-- PROBLEM DESCRIPTION --
Extract every line below, verbatim.

[Pose landmark coordinates]
-- Opening Marker --

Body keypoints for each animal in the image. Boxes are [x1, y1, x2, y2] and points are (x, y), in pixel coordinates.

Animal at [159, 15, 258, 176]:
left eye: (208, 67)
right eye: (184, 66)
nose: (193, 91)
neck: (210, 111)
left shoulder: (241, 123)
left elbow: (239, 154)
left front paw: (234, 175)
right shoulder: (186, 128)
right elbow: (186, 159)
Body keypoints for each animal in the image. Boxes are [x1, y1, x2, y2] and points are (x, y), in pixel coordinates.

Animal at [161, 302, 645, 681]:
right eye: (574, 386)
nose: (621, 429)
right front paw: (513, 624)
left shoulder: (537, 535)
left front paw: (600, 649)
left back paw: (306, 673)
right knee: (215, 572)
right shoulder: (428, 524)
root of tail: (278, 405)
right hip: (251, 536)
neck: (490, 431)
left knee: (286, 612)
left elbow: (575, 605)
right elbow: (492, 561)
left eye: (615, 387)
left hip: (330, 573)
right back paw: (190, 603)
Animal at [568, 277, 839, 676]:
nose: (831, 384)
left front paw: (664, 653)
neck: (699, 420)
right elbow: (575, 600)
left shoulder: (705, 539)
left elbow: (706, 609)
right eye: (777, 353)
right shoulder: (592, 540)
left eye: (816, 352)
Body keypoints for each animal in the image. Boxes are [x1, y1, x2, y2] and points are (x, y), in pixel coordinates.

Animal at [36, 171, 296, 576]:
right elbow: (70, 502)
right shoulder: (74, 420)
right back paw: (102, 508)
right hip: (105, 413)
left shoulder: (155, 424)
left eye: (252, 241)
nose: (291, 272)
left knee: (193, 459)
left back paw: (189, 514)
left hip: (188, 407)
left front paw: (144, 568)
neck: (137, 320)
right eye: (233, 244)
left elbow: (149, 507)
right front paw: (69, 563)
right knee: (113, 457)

-- Closing Marker --

-- OUTPUT BELOW --
Body keypoints for each animal in the image. Boxes are [x1, y1, x2, y2] and points are (x, y), in pixel coordinates.

Animal at [159, 15, 258, 176]:
left eye: (208, 67)
right eye: (184, 66)
nose: (193, 91)
neck: (210, 111)
left shoulder: (241, 123)
left elbow: (239, 154)
left front paw: (234, 175)
right shoulder: (186, 128)
right elbow: (186, 159)
Body keypoints for each animal in the image. Boxes are [x1, y1, x2, y2] and points are (x, y), in pixel coordinates.

Animal at [161, 302, 645, 681]:
right eye: (574, 386)
nose: (621, 429)
right front paw: (513, 624)
left shoulder: (537, 535)
left front paw: (600, 649)
left back paw: (306, 673)
right knee: (215, 572)
right shoulder: (428, 524)
root of tail: (278, 405)
right hip: (251, 536)
neck: (490, 431)
left knee: (286, 612)
left elbow: (575, 605)
right elbow: (492, 561)
left eye: (615, 387)
left hip: (330, 573)
right back paw: (190, 603)
Animal at [568, 277, 839, 676]:
nose: (831, 384)
left front paw: (664, 653)
neck: (699, 420)
right elbow: (575, 600)
left shoulder: (705, 539)
left elbow: (706, 609)
right eye: (777, 353)
right shoulder: (592, 540)
left eye: (816, 352)
Body keypoints for each animal in the image. Boxes are [x1, y1, x2, y2] and points are (x, y), in pixel coordinates.

Animal at [36, 171, 296, 576]:
right elbow: (70, 502)
right shoulder: (74, 420)
right back paw: (102, 508)
right hip: (105, 413)
left shoulder: (155, 424)
left eye: (252, 241)
nose: (291, 272)
left knee: (193, 459)
left back paw: (189, 514)
left hip: (188, 407)
left front paw: (144, 568)
neck: (137, 320)
right eye: (233, 244)
left elbow: (149, 507)
right front paw: (69, 563)
right knee: (113, 457)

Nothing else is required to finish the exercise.